🤖 AI Summary
This work addresses the challenge of limited large-scale annotated data in event-based vision, which hinders the application of spiking neural networks in few-shot scenarios. To overcome this, the authors propose SpikeCLR, a novel framework that introduces contrastive self-supervised learning to event-based spiking vision for the first time. The method incorporates a tailored spatio-temporal-polarity augmentation strategy designed specifically for event data, enabling robust representation learning from unlabeled data. These learned representations are subsequently fine-tuned to enhance performance in both few-shot and semi-supervised settings.

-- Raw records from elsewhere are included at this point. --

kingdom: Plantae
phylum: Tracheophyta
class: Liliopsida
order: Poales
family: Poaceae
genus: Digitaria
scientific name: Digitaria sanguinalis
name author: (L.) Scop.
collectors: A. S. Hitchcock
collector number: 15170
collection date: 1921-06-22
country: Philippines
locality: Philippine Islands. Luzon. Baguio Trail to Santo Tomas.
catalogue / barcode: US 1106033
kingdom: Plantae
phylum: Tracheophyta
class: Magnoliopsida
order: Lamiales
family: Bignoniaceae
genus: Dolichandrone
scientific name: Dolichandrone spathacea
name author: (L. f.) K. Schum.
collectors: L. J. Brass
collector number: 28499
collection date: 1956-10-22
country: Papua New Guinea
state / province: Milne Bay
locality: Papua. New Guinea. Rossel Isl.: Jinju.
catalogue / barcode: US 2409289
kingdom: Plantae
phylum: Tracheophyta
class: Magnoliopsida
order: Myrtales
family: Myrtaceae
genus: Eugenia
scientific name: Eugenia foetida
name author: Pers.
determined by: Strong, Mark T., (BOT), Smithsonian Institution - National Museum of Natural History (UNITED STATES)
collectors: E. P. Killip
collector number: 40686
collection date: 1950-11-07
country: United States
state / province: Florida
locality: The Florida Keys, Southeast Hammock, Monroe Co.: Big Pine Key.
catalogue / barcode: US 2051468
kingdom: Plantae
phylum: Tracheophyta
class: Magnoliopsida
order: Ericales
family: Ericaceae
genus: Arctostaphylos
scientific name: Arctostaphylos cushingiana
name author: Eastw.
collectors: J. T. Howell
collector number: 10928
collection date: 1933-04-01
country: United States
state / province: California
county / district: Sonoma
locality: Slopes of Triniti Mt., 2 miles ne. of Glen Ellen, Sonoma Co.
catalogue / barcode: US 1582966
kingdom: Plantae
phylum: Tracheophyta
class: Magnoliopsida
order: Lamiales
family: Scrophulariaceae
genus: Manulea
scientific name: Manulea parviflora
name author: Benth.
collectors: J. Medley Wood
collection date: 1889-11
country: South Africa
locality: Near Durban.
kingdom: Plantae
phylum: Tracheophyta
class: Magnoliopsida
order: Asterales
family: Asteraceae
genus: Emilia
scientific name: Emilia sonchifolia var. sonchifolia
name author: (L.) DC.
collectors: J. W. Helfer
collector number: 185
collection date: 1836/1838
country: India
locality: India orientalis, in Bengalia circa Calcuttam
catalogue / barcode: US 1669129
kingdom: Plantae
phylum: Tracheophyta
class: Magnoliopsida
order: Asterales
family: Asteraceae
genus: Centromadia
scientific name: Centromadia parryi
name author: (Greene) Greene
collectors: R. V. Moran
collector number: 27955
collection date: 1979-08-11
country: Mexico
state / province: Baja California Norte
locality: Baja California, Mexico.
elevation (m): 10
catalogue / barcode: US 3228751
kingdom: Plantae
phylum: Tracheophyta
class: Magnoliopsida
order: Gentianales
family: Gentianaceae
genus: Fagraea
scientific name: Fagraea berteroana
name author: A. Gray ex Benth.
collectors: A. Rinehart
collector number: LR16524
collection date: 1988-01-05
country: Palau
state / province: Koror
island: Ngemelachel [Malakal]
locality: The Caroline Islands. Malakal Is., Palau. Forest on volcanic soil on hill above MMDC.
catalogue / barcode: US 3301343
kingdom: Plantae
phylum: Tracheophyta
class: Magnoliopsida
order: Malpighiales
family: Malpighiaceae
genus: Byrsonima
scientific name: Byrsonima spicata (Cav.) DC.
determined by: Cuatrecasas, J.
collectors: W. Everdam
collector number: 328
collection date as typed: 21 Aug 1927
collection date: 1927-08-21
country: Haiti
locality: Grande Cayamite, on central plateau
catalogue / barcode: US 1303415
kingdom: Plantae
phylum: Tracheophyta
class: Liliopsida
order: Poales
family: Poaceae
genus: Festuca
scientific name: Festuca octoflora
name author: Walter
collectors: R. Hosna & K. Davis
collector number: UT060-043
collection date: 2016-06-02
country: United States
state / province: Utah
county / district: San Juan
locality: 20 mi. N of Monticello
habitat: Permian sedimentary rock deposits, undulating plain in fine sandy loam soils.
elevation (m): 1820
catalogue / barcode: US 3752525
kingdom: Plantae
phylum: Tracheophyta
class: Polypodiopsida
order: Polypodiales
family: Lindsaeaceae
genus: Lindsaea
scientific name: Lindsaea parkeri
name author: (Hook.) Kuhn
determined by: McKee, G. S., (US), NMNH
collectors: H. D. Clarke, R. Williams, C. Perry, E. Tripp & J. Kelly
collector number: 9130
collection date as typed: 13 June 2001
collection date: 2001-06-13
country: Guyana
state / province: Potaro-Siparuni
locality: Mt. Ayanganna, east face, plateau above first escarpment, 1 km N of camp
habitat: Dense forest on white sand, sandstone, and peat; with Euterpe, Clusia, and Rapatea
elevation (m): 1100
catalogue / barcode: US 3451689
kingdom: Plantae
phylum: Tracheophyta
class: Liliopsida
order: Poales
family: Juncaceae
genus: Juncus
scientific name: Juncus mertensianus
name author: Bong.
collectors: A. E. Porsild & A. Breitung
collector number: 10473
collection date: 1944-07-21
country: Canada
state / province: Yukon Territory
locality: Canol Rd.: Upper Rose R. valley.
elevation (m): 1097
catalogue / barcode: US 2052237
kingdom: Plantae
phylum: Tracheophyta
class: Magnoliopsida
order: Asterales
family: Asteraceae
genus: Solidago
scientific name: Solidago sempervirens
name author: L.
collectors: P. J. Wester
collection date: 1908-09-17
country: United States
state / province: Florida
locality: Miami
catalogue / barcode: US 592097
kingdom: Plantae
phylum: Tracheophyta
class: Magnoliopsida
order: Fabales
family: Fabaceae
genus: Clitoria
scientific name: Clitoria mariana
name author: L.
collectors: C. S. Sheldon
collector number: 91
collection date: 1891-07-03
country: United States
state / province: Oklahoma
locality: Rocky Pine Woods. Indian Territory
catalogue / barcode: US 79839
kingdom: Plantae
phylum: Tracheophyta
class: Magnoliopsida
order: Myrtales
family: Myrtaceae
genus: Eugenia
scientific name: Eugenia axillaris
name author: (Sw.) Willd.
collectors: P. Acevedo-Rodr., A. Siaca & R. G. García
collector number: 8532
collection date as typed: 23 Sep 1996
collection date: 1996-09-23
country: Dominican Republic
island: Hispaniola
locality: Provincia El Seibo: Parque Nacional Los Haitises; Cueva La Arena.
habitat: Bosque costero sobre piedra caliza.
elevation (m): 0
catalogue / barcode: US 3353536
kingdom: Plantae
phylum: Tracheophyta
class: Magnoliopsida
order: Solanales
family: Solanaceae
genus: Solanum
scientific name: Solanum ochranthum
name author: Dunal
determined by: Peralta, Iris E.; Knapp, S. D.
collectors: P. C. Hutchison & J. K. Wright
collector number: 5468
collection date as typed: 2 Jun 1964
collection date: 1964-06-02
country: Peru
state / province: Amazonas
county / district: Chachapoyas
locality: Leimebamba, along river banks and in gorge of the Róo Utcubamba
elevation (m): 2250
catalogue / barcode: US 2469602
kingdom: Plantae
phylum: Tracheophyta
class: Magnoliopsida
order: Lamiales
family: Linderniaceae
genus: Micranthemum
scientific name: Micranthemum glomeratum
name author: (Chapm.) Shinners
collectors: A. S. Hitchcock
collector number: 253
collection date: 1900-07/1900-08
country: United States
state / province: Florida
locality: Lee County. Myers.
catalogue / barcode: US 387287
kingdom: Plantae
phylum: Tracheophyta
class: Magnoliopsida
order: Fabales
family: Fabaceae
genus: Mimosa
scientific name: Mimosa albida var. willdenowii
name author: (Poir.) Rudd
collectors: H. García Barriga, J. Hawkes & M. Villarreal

Experimental results on benchmarks such as CIFAR10-DVS and N-Caltech101 demonstrate that SpikeCLR achieves superior performance compared to fully supervised models while using significantly fewer labeled samples, thereby validating the generalization capability and transfer effectiveness of the learned representations.
📝 Abstract
Event-based vision sensors provide significant advantages for high-speed perception, including microsecond temporal resolution, high dynamic range, and low power consumption. When combined with Spiking Neural Networks (SNNs), they can be deployed on neuromorphic hardware, enabling energy-efficient applications on embedded systems. However, this potential is severely limited by the scarcity of large-scale labeled datasets required to effectively train such models. In this work, we introduce SpikeCLR, a contrastive self-supervised learning framework that enables SNNs to learn robust visual representations from unlabeled event data. We adapt prior frame-based methods to the spiking domain using surrogate gradient training and introduce a suite of event-specific augmentations that leverage spatial, temporal, and polarity transformations. Through extensive experiments on CIFAR10-DVS, N-Caltech101, N-MNIST, and DVS-Gesture benchmarks, we demonstrate that self-supervised pretraining with subsequent fine-tuning outperforms supervised learning in low-data regimes, achieving consistent gains in few-shot and semi-supervised settings. Our ablation studies reveal that combining spatial and temporal augmentations is critical for learning effective spatio-temporal invariances in event data. We further show that learned representations transfer across datasets, contributing to efforts for powerful event-based models in label-scarce settings.